§ Problem to work on:
When you reproduce the entries below, keep each one exact and drop any pictures.
─── Supplied material ───
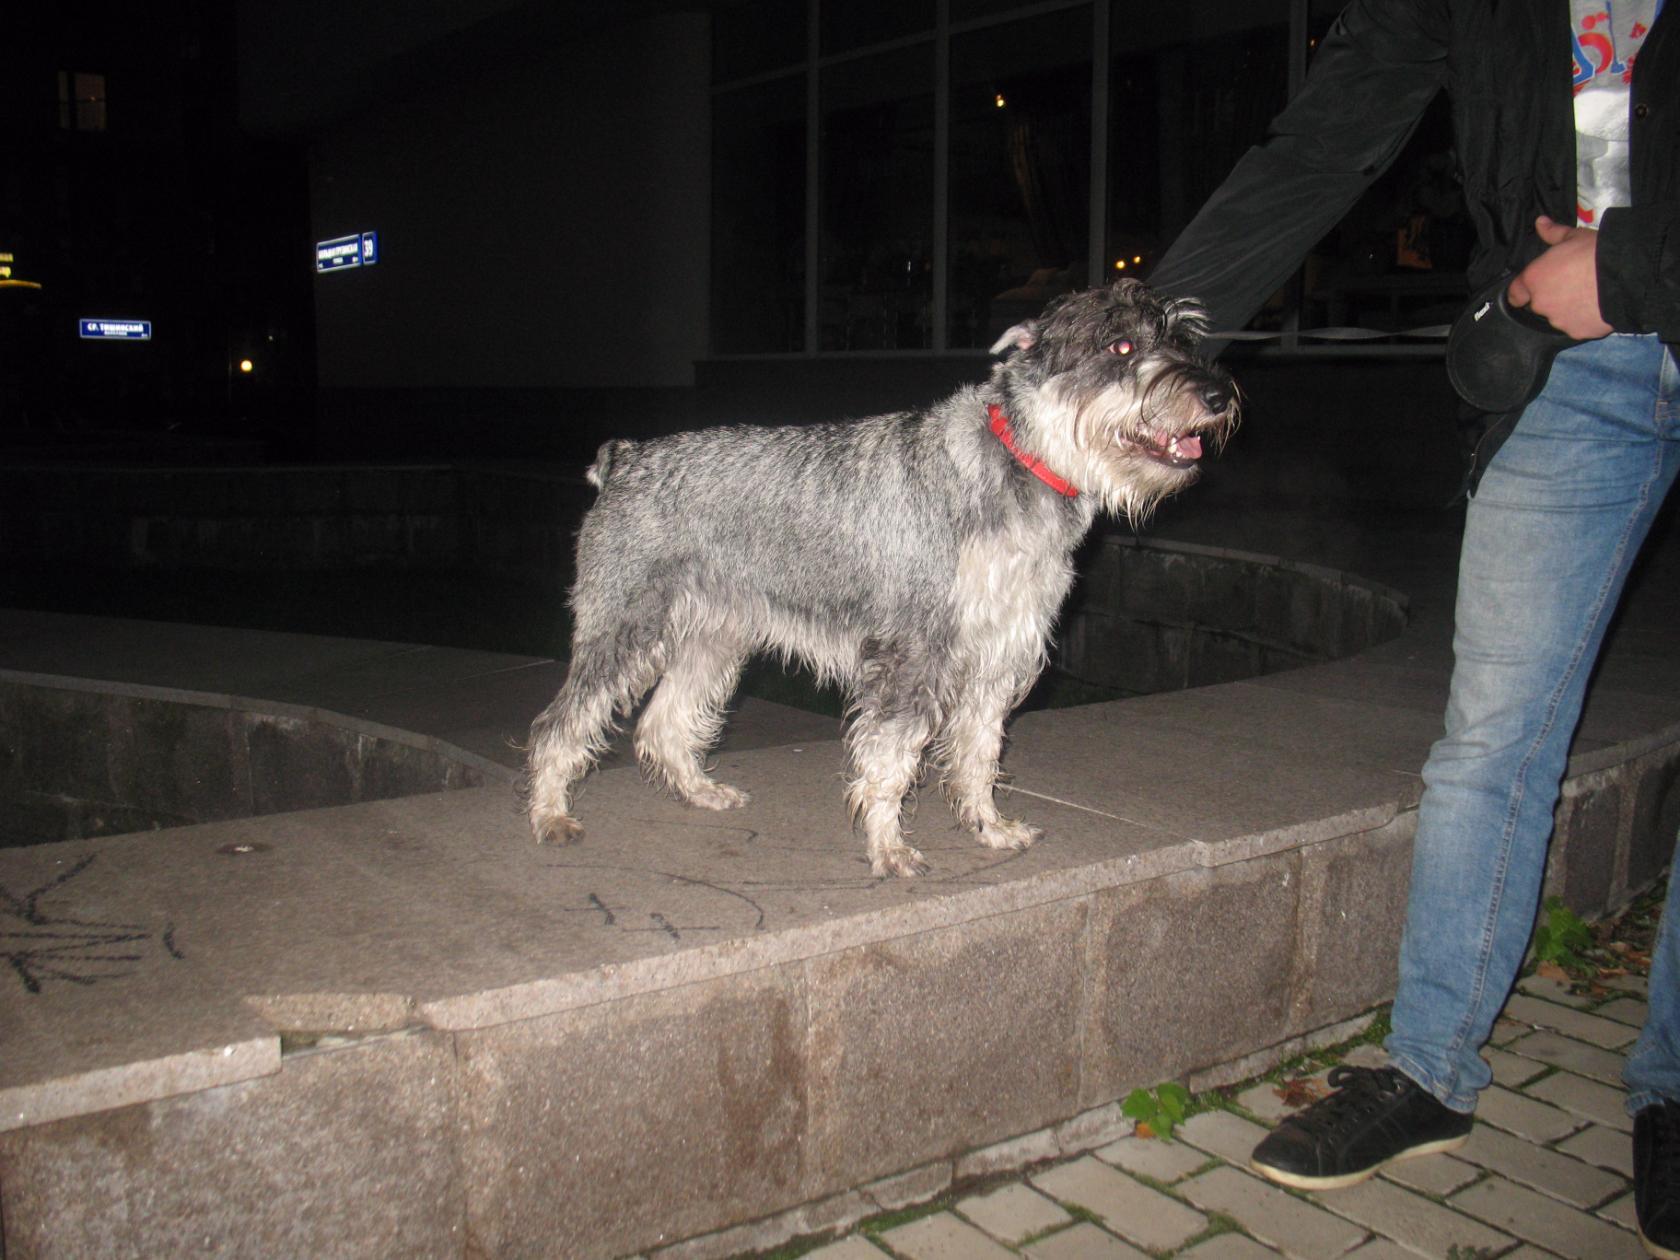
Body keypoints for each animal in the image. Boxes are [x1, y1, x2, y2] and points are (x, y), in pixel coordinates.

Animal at [522, 280, 1238, 876]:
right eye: (1121, 345)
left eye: (1183, 340)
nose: (1219, 395)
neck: (1020, 460)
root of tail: (624, 458)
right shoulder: (914, 655)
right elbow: (892, 760)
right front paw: (889, 848)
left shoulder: (999, 654)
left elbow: (979, 753)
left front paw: (989, 828)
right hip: (624, 628)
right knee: (562, 721)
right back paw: (551, 814)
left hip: (715, 639)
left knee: (664, 722)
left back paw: (701, 791)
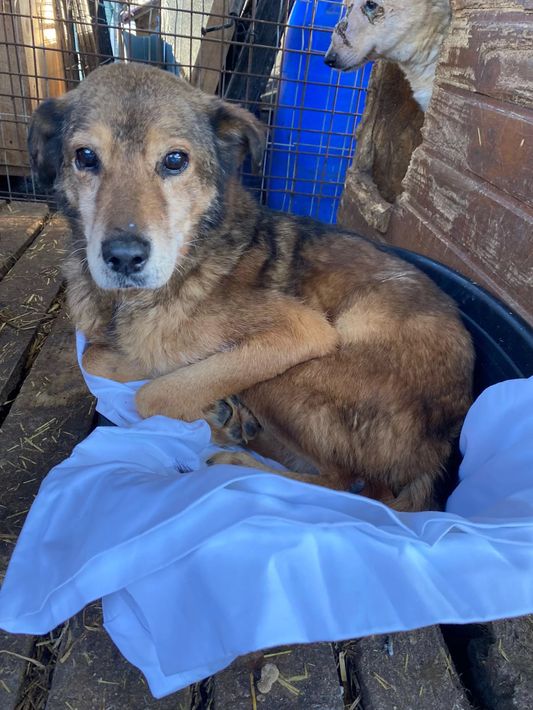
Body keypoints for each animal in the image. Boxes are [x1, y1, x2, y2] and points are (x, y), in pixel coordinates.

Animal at [28, 62, 473, 511]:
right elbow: (101, 359)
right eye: (86, 156)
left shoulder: (301, 330)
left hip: (291, 376)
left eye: (175, 160)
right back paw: (241, 424)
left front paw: (205, 412)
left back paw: (238, 455)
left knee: (351, 486)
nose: (123, 257)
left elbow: (152, 395)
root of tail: (436, 451)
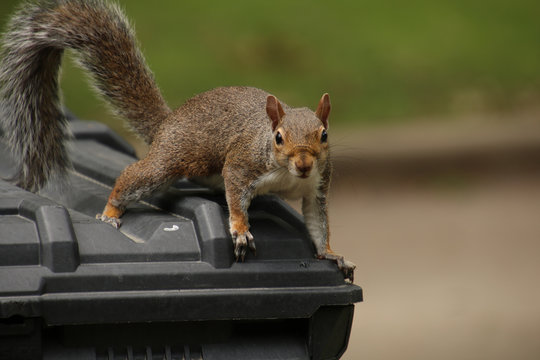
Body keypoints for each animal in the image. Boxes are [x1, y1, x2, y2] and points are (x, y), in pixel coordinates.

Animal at [0, 0, 356, 282]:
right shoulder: (242, 164)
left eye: (324, 135)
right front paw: (241, 231)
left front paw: (331, 253)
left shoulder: (316, 187)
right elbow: (236, 196)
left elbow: (318, 223)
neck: (286, 174)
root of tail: (167, 124)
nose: (304, 163)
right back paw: (111, 212)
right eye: (279, 138)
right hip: (170, 161)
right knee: (133, 177)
───
§ Solution for this problem:
Body keypoints for each animal in the image. Boxes are [x1, y1, x2, y2] and points are (x, y), in pixel coordinates.

Animal at [522, 280, 1238, 876]:
right eye: (1121, 345)
left eye: (1183, 340)
nose: (1219, 395)
neck: (1020, 460)
root of tail: (624, 458)
right shoulder: (914, 655)
right elbow: (892, 760)
right front paw: (889, 848)
left shoulder: (999, 654)
left elbow: (979, 753)
left front paw: (989, 828)
right hip: (624, 628)
right knee: (562, 721)
right back paw: (551, 814)
left hip: (715, 639)
left knee: (664, 722)
left back paw: (701, 791)
Body keypoints for each animal in the image. Boxes are [x1, y1, x2, y2] and points are (x, y), in pixel coordinates.

Animal at [28, 62, 473, 511]:
right elbow: (101, 359)
right eye: (86, 156)
left shoulder: (301, 330)
left hip: (291, 376)
left eye: (175, 160)
right back paw: (241, 424)
left front paw: (205, 412)
left back paw: (238, 455)
left knee: (351, 486)
nose: (123, 257)
left elbow: (152, 395)
root of tail: (436, 451)
Body keypoints for each animal in the image. Boxes are [x1, y1, x2, y2] and points are (x, y), in pixel coordinates.

Animal at [0, 0, 356, 282]:
right shoulder: (242, 164)
left eye: (324, 135)
right front paw: (241, 231)
left front paw: (331, 253)
left shoulder: (316, 187)
right elbow: (236, 196)
left elbow: (318, 223)
neck: (286, 174)
root of tail: (167, 124)
nose: (304, 163)
right back paw: (111, 212)
right eye: (279, 138)
right hip: (170, 161)
right knee: (133, 177)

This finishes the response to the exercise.